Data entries
============================================================

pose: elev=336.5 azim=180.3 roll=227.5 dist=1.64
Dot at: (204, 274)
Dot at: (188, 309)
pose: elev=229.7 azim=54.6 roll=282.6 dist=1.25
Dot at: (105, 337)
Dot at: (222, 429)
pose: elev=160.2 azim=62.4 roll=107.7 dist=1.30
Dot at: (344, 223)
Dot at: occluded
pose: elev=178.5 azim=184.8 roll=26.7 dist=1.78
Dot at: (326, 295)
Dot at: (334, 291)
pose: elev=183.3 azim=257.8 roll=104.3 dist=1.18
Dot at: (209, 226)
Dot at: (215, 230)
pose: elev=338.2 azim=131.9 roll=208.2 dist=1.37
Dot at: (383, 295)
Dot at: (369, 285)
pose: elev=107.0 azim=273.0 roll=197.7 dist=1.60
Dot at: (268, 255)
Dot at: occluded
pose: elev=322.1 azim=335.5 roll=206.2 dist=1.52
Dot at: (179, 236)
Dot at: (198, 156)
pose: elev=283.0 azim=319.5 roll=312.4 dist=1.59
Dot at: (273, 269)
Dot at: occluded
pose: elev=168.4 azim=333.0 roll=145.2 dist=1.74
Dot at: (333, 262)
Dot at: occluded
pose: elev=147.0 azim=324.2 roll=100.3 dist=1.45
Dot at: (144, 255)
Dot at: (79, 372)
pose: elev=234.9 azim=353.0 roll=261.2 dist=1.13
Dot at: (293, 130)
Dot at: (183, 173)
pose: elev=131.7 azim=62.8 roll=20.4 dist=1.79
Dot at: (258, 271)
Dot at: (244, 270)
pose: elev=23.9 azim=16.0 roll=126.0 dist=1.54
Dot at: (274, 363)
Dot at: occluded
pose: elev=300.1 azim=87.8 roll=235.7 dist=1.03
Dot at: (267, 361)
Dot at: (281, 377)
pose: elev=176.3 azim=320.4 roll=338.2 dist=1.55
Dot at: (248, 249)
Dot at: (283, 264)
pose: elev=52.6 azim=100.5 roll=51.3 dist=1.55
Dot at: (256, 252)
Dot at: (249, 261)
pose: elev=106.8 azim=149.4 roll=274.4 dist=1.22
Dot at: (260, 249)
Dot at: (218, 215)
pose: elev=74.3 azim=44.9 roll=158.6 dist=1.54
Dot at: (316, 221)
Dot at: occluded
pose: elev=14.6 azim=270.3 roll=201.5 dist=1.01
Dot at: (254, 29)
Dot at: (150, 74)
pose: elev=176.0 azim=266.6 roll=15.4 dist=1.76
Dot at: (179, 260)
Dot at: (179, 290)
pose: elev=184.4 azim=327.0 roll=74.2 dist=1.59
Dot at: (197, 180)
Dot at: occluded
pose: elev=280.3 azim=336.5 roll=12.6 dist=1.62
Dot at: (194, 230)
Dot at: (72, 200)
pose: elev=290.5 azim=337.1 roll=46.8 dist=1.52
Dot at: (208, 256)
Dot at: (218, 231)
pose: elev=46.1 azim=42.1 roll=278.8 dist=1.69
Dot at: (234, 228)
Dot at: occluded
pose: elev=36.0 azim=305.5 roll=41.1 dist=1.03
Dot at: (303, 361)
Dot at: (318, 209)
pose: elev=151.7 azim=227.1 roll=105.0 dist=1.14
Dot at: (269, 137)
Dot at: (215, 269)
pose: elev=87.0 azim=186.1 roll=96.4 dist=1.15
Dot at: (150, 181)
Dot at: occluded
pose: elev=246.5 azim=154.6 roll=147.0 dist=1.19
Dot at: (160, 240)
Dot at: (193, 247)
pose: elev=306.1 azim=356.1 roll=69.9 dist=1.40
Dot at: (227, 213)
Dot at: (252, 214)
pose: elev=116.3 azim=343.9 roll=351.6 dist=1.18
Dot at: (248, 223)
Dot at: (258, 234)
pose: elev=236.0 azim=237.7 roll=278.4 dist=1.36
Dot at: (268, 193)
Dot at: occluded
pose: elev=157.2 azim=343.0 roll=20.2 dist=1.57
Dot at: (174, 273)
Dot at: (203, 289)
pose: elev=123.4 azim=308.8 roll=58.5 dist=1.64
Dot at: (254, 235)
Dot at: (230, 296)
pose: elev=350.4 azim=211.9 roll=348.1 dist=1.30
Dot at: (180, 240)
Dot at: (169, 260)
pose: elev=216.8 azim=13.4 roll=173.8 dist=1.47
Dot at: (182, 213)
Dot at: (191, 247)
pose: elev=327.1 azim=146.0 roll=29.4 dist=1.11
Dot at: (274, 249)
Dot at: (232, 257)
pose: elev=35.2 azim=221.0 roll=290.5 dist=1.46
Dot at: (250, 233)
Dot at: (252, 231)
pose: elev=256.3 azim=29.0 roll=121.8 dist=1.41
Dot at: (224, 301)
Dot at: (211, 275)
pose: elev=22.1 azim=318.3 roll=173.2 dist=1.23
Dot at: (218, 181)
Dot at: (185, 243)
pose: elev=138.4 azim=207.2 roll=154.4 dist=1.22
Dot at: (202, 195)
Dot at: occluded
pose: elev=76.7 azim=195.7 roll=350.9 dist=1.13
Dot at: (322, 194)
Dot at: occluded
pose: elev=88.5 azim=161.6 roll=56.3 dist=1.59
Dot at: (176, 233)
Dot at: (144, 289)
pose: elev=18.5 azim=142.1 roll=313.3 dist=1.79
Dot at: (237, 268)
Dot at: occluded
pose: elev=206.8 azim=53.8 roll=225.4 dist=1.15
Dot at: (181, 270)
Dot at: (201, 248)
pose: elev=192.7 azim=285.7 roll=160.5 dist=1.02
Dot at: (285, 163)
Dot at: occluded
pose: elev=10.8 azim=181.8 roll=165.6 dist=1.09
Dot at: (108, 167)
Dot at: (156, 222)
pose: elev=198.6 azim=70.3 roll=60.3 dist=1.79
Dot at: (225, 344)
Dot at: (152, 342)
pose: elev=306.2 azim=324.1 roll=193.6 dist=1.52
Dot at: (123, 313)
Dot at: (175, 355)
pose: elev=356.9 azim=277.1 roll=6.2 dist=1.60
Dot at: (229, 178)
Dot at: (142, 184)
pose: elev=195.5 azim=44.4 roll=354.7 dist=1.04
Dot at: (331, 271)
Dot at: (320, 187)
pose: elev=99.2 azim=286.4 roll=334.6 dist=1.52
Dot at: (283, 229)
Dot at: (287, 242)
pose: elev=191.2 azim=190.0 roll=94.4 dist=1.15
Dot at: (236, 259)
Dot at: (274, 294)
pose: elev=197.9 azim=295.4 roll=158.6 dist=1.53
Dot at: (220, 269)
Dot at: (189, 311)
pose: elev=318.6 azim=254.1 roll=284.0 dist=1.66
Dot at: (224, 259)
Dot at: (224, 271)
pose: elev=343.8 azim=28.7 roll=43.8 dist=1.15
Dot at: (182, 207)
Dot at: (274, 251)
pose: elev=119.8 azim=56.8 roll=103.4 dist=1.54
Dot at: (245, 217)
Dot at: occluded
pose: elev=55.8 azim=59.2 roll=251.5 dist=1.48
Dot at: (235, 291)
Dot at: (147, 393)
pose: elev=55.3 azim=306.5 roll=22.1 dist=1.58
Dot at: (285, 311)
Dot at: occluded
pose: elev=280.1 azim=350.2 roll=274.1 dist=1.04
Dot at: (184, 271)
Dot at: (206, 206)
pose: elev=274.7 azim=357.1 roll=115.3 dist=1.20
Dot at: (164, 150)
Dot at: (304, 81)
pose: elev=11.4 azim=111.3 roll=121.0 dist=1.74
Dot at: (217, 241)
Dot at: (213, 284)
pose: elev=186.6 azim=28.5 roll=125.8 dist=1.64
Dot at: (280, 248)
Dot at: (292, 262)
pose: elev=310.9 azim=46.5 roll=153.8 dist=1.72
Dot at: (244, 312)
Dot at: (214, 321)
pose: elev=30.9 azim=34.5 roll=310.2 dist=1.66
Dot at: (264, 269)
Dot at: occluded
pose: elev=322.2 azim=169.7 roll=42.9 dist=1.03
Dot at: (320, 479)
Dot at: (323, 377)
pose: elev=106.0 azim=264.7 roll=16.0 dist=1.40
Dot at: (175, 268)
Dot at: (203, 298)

============================================================

• What you will do: Copy out the entries above from the line with "pose: elev=168.4 azim=333.0" up to and including the line with "Dot at: (183, 173)".

• Task result:
pose: elev=168.4 azim=333.0 roll=145.2 dist=1.74
Dot at: (333, 262)
Dot at: occluded
pose: elev=147.0 azim=324.2 roll=100.3 dist=1.45
Dot at: (144, 255)
Dot at: (79, 372)
pose: elev=234.9 azim=353.0 roll=261.2 dist=1.13
Dot at: (293, 130)
Dot at: (183, 173)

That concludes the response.